*THE TASK:* Your answer should be exactly the lines from the one that contains "- Memoizes last" through the final line of the entries below, and nothing else.

*EXERCISE MATERIAL:*

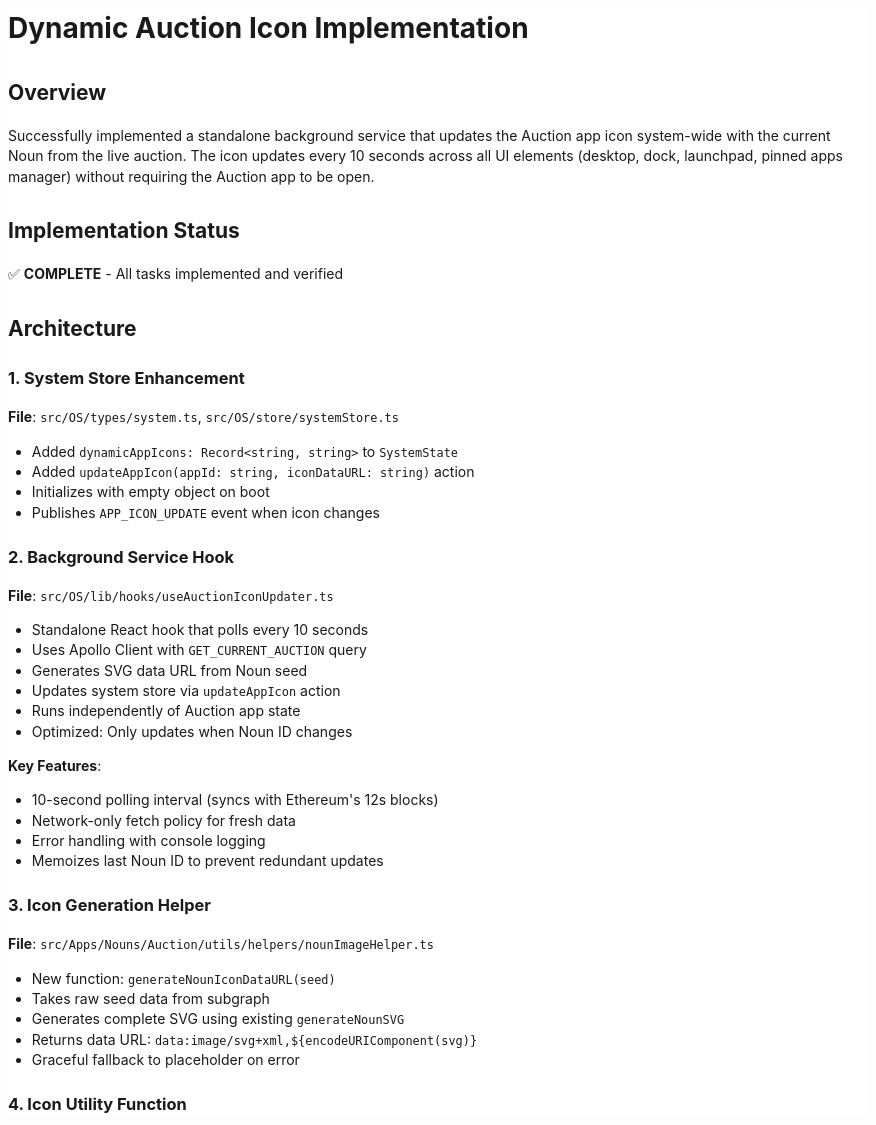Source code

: # Dynamic Auction Icon Implementation

## Overview

Successfully implemented a standalone background service that updates the Auction app icon system-wide with the current Noun from the live auction. The icon updates every 10 seconds across all UI elements (desktop, dock, launchpad, pinned apps manager) without requiring the Auction app to be open.

## Implementation Status

✅ **COMPLETE** - All tasks implemented and verified

## Architecture

### 1. System Store Enhancement

**File**: `src/OS/types/system.ts`, `src/OS/store/systemStore.ts`

- Added `dynamicAppIcons: Record<string, string>` to `SystemState`
- Added `updateAppIcon(appId: string, iconDataURL: string)` action
- Initializes with empty object on boot
- Publishes `APP_ICON_UPDATE` event when icon changes

### 2. Background Service Hook

**File**: `src/OS/lib/hooks/useAuctionIconUpdater.ts`

- Standalone React hook that polls every 10 seconds
- Uses Apollo Client with `GET_CURRENT_AUCTION` query
- Generates SVG data URL from Noun seed
- Updates system store via `updateAppIcon` action
- Runs independently of Auction app state
- Optimized: Only updates when Noun ID changes

**Key Features**:
- 10-second polling interval (syncs with Ethereum's 12s blocks)
- Network-only fetch policy for fresh data
- Error handling with console logging
- Memoizes last Noun ID to prevent redundant updates

### 3. Icon Generation Helper

**File**: `src/Apps/Nouns/Auction/utils/helpers/nounImageHelper.ts`

- New function: `generateNounIconDataURL(seed)`
- Takes raw seed data from subgraph
- Generates complete SVG using existing `generateNounSVG`
- Returns data URL: `data:image/svg+xml,${encodeURIComponent(svg)}`
- Graceful fallback to placeholder on error

### 4. Icon Utility Function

*EXERCISE RESULT:*
- Memoizes last Noun ID to prevent redundant updates

### 3. Icon Generation Helper

**File**: `src/Apps/Nouns/Auction/utils/helpers/nounImageHelper.ts`

- New function: `generateNounIconDataURL(seed)`
- Takes raw seed data from subgraph
- Generates complete SVG using existing `generateNounSVG`
- Returns data URL: `data:image/svg+xml,${encodeURIComponent(svg)}`
- Graceful fallback to placeholder on error

### 4. Icon Utility Function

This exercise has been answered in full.